Task brief: Give the records again exactly, but drop the pictures.
═════ Given records
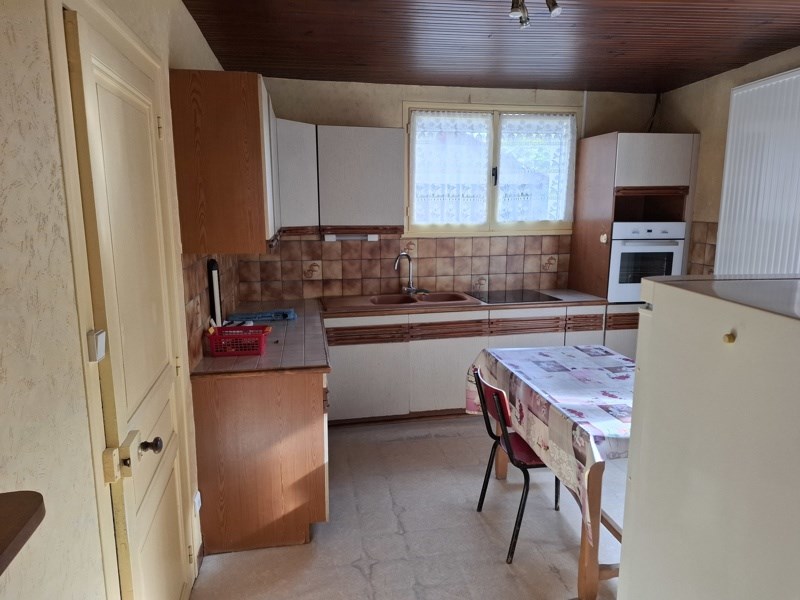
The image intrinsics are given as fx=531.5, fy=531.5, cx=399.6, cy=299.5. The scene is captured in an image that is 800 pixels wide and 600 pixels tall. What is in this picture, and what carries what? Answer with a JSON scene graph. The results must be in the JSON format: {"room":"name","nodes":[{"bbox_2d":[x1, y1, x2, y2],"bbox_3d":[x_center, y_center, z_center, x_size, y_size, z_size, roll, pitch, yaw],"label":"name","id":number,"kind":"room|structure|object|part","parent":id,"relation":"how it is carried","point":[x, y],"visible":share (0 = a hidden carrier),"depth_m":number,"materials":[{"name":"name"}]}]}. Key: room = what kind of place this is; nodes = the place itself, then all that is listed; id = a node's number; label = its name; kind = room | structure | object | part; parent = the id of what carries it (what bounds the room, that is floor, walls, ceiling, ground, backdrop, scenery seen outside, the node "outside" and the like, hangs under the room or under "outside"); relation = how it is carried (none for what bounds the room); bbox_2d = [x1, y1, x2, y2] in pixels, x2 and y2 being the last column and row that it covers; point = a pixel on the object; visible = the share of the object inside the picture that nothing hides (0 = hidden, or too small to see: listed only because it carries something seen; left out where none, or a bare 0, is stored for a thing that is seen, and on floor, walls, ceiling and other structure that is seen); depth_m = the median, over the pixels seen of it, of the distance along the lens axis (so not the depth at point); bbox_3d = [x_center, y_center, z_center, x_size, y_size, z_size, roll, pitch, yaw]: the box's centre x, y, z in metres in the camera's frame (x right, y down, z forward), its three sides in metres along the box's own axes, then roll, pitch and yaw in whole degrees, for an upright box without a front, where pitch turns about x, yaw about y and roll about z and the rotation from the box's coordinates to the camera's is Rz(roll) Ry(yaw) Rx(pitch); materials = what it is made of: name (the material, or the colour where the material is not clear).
{"room":"kitchen","nodes":[
{"label":"kitchen","id":0,"kind":"room"},
{"bbox_2d":[0,0,233,599],"bbox_3d":[-0.850,0.085,1.465,0.179,2.576,4.990,-2,10,-10],"label":"left wall","id":1,"kind":"structure","parent":0,"point":[47,68],"depth_m":1.10,"materials":[{"name":"beige paint"}]},
{"bbox_2d":[0,490,44,575],"bbox_3d":[-0.611,0.359,0.480,0.333,0.049,0.621,-2,10,-10],"label":"shelf","id":2,"kind":"object","parent":1,"relation":"attached to","point":[28,518],"visible":0.98,"depth_m":0.72,"materials":[{"name":"brown wood"}]},
{"bbox_2d":[87,329,106,361],"bbox_3d":[-0.737,0.111,1.295,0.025,0.071,0.052,-2,10,-10],"label":"light switch","id":3,"kind":"object","parent":1,"relation":"attached to","point":[100,347],"visible":0.97,"depth_m":1.28,"materials":[{"name":"white plastic"}]},
{"bbox_2d":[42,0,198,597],"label":"door frame","id":4,"kind":"structure","parent":1,"relation":"attached to","point":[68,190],"depth_m":1.34,"materials":[{"name":"paint"}]},
{"bbox_2d":[61,7,195,599],"bbox_3d":[-0.815,0.273,1.775,0.116,2.076,0.762,-2,10,-10],"label":"door","id":5,"kind":"structure","parent":1,"relation":"in","point":[178,582],"depth_m":1.65,"materials":[{"name":"paint"}]},
{"bbox_2d":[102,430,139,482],"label":"door lock","id":6,"kind":"object","parent":5,"relation":"attached to","point":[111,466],"visible":0.95,"depth_m":1.43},
{"bbox_2d":[192,491,201,514],"bbox_3d":[-0.900,0.905,2.365,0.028,0.096,0.070,-2,10,-10],"label":"wall socket","id":7,"kind":"object","parent":1,"relation":"attached to","point":[199,506],"visible":0.89,"depth_m":2.34,"materials":[{"name":"white plastic"}]},
{"bbox_2d":[182,253,241,366],"bbox_3d":[-1.089,-0.092,3.206,0.014,0.491,1.790,-2,10,-10],"label":"tile backsplash","id":8,"kind":"structure","parent":1,"relation":"attached to","point":[189,273],"depth_m":2.62,"materials":[{"name":"tile"}]},
{"bbox_2d":[207,259,221,327],"bbox_3d":[-1.035,-0.024,2.973,0.055,0.429,0.112,-2,10,-10],"label":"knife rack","id":9,"kind":"object","parent":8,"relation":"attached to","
══════════
Response for this exercise:
The image intrinsics are given as fx=531.5, fy=531.5, cx=399.6, cy=299.5. The scene is captured in an image that is 800 pixels wide and 600 pixels tall. What is in this picture, and what carries what? Answer with a JSON scene graph. The results must be in the JSON format: {"room":"name","nodes":[{"bbox_2d":[x1, y1, x2, y2],"bbox_3d":[x_center, y_center, z_center, x_size, y_size, z_size, roll, pitch, yaw],"label":"name","id":number,"kind":"room|structure|object|part","parent":id,"relation":"how it is carried","point":[x, y],"visible":share (0 = a hidden carrier),"depth_m":number,"materials":[{"name":"name"}]}]}. Key: room = what kind of place this is; nodes = the place itself, then all that is listed; id = a node's number; label = its name; kind = room | structure | object | part; parent = the id of what carries it (what bounds the room, that is floor, walls, ceiling, ground, backdrop, scenery seen outside, the node "outside" and the like, hangs under the room or under "outside"); relation = how it is carried (none for what bounds the room); bbox_2d = [x1, y1, x2, y2] in pixels, x2 and y2 being the last column and row that it covers; point = a pixel on the object; visible = the share of the object inside the picture that nothing hides (0 = hidden, or too small to see: listed only because it carries something seen; left out where none, or a bare 0, is stored for a thing that is seen, and on floor, walls, ceiling and other structure that is seen); depth_m = the median, over the pixels seen of it, of the distance along the lens axis (so not the depth at point); bbox_3d = [x_center, y_center, z_center, x_size, y_size, z_size, roll, pitch, yaw]: the box's centre x, y, z in metres in the camera's frame (x right, y down, z forward), its three sides in metres along the box's own axes, then roll, pitch and yaw in whole degrees, for an upright box without a front, where pitch turns about x, yaw about y and roll about z and the rotation from the box's coordinates to the camera's is Rz(roll) Ry(yaw) Rx(pitch); materials = what it is made of: name (the material, or the colour where the material is not clear).
{"room":"kitchen","nodes":[
{"label":"kitchen","id":0,"kind":"room"},
{"bbox_2d":[0,0,233,599],"bbox_3d":[-0.850,0.085,1.465,0.179,2.576,4.990,-2,10,-10],"label":"left wall","id":1,"kind":"structure","parent":0,"point":[47,68],"depth_m":1.10,"materials":[{"name":"beige paint"}]},
{"bbox_2d":[0,490,44,575],"bbox_3d":[-0.611,0.359,0.480,0.333,0.049,0.621,-2,10,-10],"label":"shelf","id":2,"kind":"object","parent":1,"relation":"attached to","point":[28,518],"visible":0.98,"depth_m":0.72,"materials":[{"name":"brown wood"}]},
{"bbox_2d":[87,329,106,361],"bbox_3d":[-0.737,0.111,1.295,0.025,0.071,0.052,-2,10,-10],"label":"light switch","id":3,"kind":"object","parent":1,"relation":"attached to","point":[100,347],"visible":0.97,"depth_m":1.28,"materials":[{"name":"white plastic"}]},
{"bbox_2d":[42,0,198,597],"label":"door frame","id":4,"kind":"structure","parent":1,"relation":"attached to","point":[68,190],"depth_m":1.34,"materials":[{"name":"paint"}]},
{"bbox_2d":[61,7,195,599],"bbox_3d":[-0.815,0.273,1.775,0.116,2.076,0.762,-2,10,-10],"label":"door","id":5,"kind":"structure","parent":1,"relation":"in","point":[178,582],"depth_m":1.65,"materials":[{"name":"paint"}]},
{"bbox_2d":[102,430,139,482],"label":"door lock","id":6,"kind":"object","parent":5,"relation":"attached to","point":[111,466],"visible":0.95,"depth_m":1.43},
{"bbox_2d":[192,491,201,514],"bbox_3d":[-0.900,0.905,2.365,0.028,0.096,0.070,-2,10,-10],"label":"wall socket","id":7,"kind":"object","parent":1,"relation":"attached to","point":[199,506],"visible":0.89,"depth_m":2.34,"materials":[{"name":"white plastic"}]},
{"bbox_2d":[182,253,241,366],"bbox_3d":[-1.089,-0.092,3.206,0.014,0.491,1.790,-2,10,-10],"label":"tile backsplash","id":8,"kind":"structure","parent":1,"relation":"attached to","point":[189,273],"depth_m":2.62,"materials":[{"name":"tile"}]},
{"bbox_2d":[207,259,221,327],"bbox_3d":[-1.035,-0.024,2.973,0.055,0.429,0.112,-2,10,-10],"label":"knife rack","id":9,"kind":"object","parent":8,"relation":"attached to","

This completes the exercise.